Conrad Black

20th-century assassins – How to be a Dictator reviewed

Frank Dikötter’s anecdotal ‘biography’ of the eight men who plagued the past century

Frank Dikötter has written a very lively and concise analysis of the techniques and personalities of eight 20th-century dictators: Mussolini, Hitler, Stalin, Mao Zedong, Kim Il-sung, Duvalier (Haiti), Ceausescu (Romania) and Mengistu (Ethiopia). As a comparative study of those individuals, it is enlightening and a good read. The title and parts of the foreword indicate that it aspires to be a guidebook of tactics for those aspiring to be dictators and to retain their status as such.

There are some weaknesses in this broader ambition. These eight men were not altogether uniform in their methods of obtaining power, retaining it, or losing it, and certainly not in their abilities. Stalin, Mao, Kim Il-sung and Duvalier died in office to great public lamentations. Kim’s grandson holds his position; an ostensible heir is in Mao’s old chair and, as the author remarks near the end, is embellishing and reinforcing his dictatorship much as Mao and some of the others did. Vladimir Putin, though not nominally a communist or remotely as powerful or brutal as Stalin, yet invokes aspects of his memory, especially in opposing Russia’s would-be westernisers and in purporting to rebuild Russia’s world influence. François Duvalier’s son and heir was sent packing (with full pockets), but only after plundering his poor country for a further 15 years.

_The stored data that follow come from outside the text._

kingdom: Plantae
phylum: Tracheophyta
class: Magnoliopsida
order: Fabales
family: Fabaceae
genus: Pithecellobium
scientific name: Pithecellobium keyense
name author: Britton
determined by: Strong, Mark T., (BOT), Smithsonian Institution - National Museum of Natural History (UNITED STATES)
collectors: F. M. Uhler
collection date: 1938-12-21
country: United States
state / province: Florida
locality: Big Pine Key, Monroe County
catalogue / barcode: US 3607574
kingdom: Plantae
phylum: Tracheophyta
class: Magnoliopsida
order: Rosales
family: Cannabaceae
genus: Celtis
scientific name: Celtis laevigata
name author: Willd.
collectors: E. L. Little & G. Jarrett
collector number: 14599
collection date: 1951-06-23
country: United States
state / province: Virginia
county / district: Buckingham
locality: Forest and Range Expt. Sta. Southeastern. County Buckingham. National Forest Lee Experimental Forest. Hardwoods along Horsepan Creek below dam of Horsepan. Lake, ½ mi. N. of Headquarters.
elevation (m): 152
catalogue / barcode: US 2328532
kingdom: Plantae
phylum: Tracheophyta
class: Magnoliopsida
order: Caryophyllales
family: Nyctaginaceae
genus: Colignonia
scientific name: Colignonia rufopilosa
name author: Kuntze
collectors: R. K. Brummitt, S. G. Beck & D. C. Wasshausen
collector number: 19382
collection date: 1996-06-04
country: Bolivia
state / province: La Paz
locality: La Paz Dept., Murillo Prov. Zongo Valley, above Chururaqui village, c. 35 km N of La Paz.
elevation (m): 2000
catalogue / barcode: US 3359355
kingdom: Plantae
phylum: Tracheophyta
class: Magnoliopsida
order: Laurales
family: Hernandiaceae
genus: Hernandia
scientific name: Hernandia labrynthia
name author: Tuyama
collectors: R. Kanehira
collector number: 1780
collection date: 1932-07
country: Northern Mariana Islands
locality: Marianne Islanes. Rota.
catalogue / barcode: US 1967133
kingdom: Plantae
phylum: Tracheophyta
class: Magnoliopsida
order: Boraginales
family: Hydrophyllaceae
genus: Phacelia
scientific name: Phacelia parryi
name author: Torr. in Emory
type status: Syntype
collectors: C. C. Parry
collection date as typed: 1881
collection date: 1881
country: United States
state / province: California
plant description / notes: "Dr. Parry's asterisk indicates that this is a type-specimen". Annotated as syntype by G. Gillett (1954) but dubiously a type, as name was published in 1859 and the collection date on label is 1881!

Of the four who did not die while serenely in office, Mengistu fled into exile. Hitler, still supported, as far as can be judged, by German opinion, even in total defeat, at least had the dignity to commit suicide, jointly with his bride of 36 hours, and have their remains burned to avoid desecration of their corpses. Both Mussolini and Ceausescu were deposed and executed. Dikötter makes the point that all these men tried to claim some theoretical and public policy and rigour, though it is really only communism that has attracted serious and durable advocates.